- Brief -
Copy word for word everything from "o Data is usually" down to "or calendar entries." in the research topic text on long-term tracking below.

- Extract provided -
|---|
About this Research Topic
Long-term tracking over many years has distinct characteristics that need to be addressed:
o The user is of particular importance, with their tracking behavior determining the type, amount, and quality of data.
o Tracking occurs on a continuum from incidental to purposeful, and reasons for tracking may change over time ; this means that the data quality and quantity may therefore vary over time and its very nature makes it challenging to interpret meaningfully, especially for new questions that were never envisaged at the time of some of the data collection.
o Data is usually incomplete and its quality and reliability may be inconsistent.
o Data may be unstructured or media-rich such as text, images, videos, or calendar entries.
o Data may be heterogeneous between two different users, making analyses and comparisons difficult, even though this may be important for making meaningful interpretations of it.
o Systems for tracking may change over time, some becoming unavailable, others abandoned by the user.
o Ethical, legal and social implications play an important role, e.g. data protection, access rights, security, safety, or data ownership.
o Research about long-term tracking is challenging as the naïve collection of data and conduction of prospective studies would take many years, making it particularly challenging to design meaningful studies that are plausible to conduct in the quickly evolving technical world.
|---|
- Records -
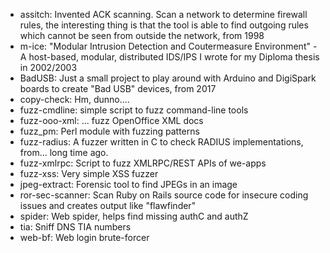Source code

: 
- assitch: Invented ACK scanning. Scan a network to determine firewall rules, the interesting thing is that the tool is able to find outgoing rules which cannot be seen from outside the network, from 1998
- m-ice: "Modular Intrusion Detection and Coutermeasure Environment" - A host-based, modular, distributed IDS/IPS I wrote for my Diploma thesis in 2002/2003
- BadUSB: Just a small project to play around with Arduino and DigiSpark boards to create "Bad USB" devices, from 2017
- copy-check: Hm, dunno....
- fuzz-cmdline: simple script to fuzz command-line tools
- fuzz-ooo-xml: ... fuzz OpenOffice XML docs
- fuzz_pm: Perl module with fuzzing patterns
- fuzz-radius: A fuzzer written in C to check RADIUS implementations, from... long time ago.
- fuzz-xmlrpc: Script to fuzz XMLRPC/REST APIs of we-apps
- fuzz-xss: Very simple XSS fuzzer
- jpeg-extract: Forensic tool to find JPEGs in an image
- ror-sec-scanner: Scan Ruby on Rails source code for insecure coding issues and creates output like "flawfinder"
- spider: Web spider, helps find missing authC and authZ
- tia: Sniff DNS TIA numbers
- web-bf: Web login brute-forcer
|---|
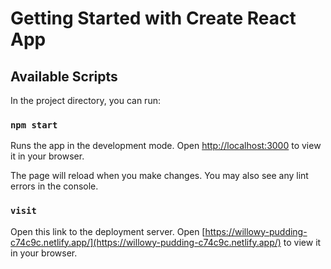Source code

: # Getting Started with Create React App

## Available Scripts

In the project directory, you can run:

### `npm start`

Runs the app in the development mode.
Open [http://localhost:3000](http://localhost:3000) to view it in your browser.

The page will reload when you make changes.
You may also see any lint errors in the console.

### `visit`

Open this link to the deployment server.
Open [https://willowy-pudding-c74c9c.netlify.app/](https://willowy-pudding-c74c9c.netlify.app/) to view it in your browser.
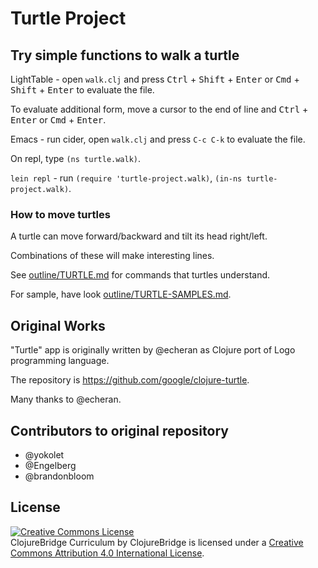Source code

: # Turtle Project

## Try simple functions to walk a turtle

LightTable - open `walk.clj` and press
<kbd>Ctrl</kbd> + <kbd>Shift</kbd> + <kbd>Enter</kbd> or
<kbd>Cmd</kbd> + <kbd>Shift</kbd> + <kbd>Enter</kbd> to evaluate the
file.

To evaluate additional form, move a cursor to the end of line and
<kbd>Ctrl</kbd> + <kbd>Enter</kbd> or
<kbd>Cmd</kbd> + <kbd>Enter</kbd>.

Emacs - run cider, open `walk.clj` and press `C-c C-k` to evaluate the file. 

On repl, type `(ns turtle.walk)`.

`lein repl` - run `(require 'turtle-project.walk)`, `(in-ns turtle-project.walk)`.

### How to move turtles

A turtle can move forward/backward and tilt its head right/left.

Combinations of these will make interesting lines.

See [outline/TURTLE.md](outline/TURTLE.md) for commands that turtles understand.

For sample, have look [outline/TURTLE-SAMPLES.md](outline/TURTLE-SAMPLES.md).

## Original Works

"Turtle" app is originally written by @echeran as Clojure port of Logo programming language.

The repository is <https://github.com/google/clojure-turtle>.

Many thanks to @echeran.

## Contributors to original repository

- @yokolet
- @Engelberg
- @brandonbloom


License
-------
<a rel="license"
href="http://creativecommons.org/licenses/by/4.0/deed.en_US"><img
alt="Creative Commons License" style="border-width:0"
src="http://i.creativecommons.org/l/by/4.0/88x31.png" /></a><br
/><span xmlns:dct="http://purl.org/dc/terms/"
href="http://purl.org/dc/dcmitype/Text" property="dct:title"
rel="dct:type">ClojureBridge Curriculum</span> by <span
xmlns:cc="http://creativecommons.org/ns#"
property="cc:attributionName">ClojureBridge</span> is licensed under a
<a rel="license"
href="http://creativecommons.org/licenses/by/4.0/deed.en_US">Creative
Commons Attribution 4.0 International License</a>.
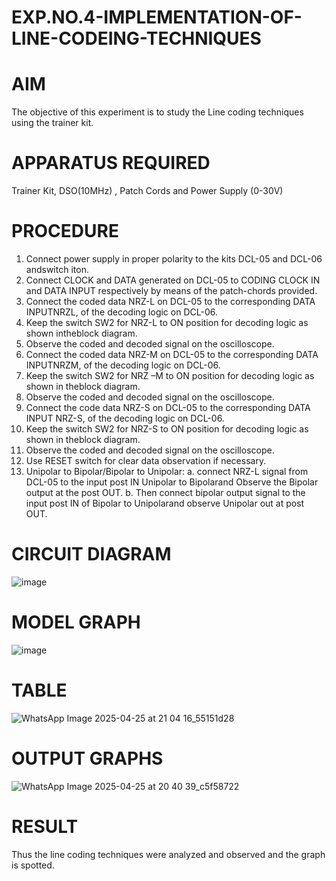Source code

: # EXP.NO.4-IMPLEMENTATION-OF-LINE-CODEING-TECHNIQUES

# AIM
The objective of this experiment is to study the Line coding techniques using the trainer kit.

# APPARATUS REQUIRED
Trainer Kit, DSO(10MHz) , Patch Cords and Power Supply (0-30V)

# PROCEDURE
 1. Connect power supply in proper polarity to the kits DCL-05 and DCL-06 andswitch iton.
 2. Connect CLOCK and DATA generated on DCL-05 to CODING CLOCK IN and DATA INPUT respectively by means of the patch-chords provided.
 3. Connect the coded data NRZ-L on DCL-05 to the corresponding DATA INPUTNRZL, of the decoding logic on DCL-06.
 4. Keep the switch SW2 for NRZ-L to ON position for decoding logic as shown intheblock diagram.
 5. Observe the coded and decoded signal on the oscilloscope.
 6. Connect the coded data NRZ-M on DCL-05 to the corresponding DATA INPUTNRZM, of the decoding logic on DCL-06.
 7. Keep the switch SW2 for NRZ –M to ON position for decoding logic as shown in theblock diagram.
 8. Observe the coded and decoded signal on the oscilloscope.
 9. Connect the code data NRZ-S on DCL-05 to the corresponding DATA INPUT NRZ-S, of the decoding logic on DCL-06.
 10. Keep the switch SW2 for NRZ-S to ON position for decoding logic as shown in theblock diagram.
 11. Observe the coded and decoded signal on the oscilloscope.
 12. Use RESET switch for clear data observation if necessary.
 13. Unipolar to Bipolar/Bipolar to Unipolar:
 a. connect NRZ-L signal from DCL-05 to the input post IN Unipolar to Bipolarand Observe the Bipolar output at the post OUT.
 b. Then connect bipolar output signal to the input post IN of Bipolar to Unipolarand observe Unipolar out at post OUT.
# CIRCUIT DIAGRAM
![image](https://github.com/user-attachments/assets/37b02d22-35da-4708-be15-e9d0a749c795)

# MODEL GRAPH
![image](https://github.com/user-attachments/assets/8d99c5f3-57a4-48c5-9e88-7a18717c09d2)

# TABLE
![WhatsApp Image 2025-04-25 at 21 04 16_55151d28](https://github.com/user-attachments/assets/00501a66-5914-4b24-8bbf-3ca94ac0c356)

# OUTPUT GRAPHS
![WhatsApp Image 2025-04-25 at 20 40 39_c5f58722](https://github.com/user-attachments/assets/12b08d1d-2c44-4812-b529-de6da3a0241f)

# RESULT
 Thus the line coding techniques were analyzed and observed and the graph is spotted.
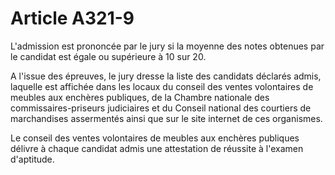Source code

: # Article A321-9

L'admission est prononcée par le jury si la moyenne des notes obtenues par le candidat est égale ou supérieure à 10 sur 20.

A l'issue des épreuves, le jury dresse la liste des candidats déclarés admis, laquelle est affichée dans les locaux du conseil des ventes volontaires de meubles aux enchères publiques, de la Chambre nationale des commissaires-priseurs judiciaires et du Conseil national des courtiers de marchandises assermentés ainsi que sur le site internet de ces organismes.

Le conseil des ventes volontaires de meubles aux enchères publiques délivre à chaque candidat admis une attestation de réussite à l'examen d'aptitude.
|---|
- Result for this exercise -
o Data is usually incomplete and its quality and reliability may be inconsistent.
o Data may be unstructured or media-rich such as text, images, videos, or calendar entries.